▶ **TASK PROMPT**
Extract all of the entries and give them again, word for word.

▶ **DATA TO EXAMINE**

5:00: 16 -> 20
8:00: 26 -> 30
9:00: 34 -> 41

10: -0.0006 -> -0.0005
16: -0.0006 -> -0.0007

▶ **RESPONSE AREA**
5:00: 16 -> 20
8:00: 26 -> 30
9:00: 34 -> 41

10: -0.0006 -> -0.0005
16: -0.0006 -> -0.0007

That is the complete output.